EXERCISE: Resume the news passage about the Biden campaign's Iran mailer, picking up right after its last sentence.

SUPPLIED PASSAGE:
It suggests that Iran ― rather than, say, the so-called Islamic State, Russia, or China ― represents the greatest threat to the U.S. And it frames the relationship between the two countries as fundamentally belligerent.

The campaign’s inclusion of Rouhani ― a political moderate in the Iranian context, especially given his role in the historic U.S.-Iran nuclear deal in 2015 ― is especially puzzling. Biden is fond of touting the role he played in Obama’s negotiation of the accord with Iran and has vowed, as recently as last week’s Democratic debate in Des Moines, that he would reinstate it if elected president.

Tensions between the U.S. and Iran have escalated significantly since President Donald Trump announced in May 2018 that his administration would be withdrawing from the Iran nuclear deal.

Andrew Bates, a spokesman for Biden’s presidential campaign, responded with incredulity at the notion that the mailer was in any way at odds with Biden’s support for the Iran nuclear deal and opposition to Trump’s march to war with Iran. The threat of war that the mailer presents reflects Biden’s concern about Trump’s erratic leadership and how it brought the country to the brink of war with Iran, Bates said.

“I’m not a doctor or theologian, but I can’t understand how sounding the alarm about Donald Trump rushing toward war was anything but called for after the events of this month,” he said. “The Obama-Biden administration used diplomacy to mobilize a global effort and cut off Iran’s pathways to nuclear weapons.

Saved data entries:
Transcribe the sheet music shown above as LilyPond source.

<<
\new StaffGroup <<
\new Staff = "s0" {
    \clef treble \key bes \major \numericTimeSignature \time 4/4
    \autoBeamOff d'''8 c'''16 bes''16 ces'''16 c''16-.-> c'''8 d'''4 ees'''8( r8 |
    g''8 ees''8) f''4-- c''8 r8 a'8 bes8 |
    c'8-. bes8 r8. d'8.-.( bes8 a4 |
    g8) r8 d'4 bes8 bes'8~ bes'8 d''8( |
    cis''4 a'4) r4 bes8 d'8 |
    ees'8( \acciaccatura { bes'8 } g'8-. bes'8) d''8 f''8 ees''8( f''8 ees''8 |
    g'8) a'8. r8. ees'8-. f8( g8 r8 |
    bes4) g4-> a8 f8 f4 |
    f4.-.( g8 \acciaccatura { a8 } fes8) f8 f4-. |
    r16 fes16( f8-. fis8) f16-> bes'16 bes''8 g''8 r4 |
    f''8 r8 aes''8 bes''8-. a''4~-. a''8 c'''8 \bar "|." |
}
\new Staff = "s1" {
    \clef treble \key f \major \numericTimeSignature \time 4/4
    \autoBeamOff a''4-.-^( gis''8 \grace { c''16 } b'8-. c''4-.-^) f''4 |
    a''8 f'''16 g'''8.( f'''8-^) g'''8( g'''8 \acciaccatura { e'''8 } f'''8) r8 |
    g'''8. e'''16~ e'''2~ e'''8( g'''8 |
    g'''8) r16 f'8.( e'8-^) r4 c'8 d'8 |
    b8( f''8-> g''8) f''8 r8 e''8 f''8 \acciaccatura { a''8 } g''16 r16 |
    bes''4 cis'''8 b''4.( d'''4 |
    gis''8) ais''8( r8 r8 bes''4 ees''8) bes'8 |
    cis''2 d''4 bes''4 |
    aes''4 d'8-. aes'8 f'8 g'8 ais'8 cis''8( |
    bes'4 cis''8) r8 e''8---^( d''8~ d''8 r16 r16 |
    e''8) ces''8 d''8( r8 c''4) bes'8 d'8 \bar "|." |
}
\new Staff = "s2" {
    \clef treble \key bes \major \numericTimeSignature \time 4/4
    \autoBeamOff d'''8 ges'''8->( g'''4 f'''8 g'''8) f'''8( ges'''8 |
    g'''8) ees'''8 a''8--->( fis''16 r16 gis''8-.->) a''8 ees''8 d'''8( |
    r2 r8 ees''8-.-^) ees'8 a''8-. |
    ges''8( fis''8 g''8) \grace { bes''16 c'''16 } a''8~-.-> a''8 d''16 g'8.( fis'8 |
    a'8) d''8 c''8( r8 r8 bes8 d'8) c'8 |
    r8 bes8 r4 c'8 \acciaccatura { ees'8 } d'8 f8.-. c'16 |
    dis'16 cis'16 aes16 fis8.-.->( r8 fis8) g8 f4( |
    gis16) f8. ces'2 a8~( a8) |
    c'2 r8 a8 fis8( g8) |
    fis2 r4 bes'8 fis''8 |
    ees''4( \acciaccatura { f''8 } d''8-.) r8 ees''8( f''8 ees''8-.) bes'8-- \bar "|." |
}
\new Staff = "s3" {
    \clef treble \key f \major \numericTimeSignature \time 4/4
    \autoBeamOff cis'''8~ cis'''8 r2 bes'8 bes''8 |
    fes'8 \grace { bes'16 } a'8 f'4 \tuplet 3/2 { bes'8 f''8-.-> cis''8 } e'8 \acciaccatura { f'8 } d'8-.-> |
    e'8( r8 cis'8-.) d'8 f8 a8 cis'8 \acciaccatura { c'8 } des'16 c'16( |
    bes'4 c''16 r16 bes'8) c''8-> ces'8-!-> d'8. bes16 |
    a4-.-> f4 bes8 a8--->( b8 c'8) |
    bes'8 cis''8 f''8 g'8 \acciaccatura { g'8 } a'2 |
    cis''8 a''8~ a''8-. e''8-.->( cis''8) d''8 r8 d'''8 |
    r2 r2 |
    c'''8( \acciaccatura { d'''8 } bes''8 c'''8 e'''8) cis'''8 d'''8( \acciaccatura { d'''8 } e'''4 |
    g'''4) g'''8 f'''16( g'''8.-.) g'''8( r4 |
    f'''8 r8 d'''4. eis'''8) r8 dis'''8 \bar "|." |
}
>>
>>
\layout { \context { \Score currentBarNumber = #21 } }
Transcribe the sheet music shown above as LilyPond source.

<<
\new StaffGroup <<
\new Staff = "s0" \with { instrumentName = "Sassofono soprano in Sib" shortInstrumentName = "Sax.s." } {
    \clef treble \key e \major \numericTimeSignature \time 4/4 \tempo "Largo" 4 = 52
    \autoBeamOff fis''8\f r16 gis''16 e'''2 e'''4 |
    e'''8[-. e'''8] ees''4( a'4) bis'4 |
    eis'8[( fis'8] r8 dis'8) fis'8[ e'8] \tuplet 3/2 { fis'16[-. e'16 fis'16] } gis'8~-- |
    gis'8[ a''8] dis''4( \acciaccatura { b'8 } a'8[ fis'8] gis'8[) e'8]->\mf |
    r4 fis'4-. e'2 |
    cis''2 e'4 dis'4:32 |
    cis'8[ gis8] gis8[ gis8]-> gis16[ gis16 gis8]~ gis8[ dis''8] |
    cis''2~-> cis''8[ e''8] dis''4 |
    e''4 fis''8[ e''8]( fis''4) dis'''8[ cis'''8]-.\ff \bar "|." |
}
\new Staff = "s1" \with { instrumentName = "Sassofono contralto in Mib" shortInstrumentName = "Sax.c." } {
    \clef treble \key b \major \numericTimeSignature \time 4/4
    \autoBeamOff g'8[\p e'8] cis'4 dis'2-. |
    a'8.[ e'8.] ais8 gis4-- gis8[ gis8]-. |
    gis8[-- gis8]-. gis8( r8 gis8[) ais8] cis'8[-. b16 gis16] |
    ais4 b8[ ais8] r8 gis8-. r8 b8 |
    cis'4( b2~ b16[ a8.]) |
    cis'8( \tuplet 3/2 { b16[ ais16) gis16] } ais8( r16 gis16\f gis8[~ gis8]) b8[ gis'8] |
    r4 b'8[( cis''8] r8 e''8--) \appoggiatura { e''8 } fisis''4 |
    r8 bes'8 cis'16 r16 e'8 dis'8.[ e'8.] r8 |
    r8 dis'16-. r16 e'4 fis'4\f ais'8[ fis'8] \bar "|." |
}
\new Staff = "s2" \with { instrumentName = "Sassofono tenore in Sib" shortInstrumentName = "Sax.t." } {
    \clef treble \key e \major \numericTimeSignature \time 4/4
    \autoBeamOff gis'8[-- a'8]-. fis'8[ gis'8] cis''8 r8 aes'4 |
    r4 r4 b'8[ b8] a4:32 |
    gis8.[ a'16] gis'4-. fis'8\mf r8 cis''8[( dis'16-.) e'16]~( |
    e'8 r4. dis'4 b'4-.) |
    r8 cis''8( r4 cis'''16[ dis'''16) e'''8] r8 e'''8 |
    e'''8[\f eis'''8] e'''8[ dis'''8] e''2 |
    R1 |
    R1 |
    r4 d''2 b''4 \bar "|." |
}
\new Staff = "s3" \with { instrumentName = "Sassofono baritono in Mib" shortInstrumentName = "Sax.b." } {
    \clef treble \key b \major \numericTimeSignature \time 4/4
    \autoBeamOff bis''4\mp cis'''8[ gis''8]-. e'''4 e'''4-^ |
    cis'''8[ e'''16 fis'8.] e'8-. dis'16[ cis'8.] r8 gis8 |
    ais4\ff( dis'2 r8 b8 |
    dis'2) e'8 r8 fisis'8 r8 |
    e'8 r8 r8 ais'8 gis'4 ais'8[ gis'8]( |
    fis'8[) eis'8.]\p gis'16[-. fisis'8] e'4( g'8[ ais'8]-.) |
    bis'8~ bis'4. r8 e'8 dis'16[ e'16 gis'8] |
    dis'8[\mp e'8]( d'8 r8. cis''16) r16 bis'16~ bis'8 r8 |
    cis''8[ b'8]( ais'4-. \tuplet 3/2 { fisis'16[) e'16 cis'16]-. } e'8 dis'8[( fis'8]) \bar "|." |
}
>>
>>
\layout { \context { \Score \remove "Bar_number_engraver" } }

RESPONSE:
“Donald Trump walked away from an agreement that was working and unleashed a cycle that brought us to the brink of war,” he continued. “Vice President Biden has blasted that decision ever since Trump made it, warning that it would worsen tensions, let Iran off the hook to restart its nuclear program, and make conflict more likely with a country of 80 million people. Unfortunately, he was right.”

Trump has been subjecting Iran to a “maximum pressure” campaign that includes wide-ranging, painful sanctions. The Iranian government has responded by ratcheting up the activities of its proxy militias in Iraq, including a violent mob attack on the U.S. Embassy in Baghdad on Dec. 31.

Two days later, Trump ordered the killing of Iranian Gen. Qassem Soleimani. Iran responded by firing missiles at two U.S. military bases in Iraq.

Biden, like other national-security hawks in the Democratic Party, shares some of Trump’s suspicion of the Iranian government. But he was critical of Trump’s handling of Soleimani’s killing.

“The haphazard decision-making process that led up to it, the failure to consult our allies or Congress, and the reckless disregard for the consequences that would surely follow — was dangerously incompetent,” Biden said in a speech in New York on Jan. 7.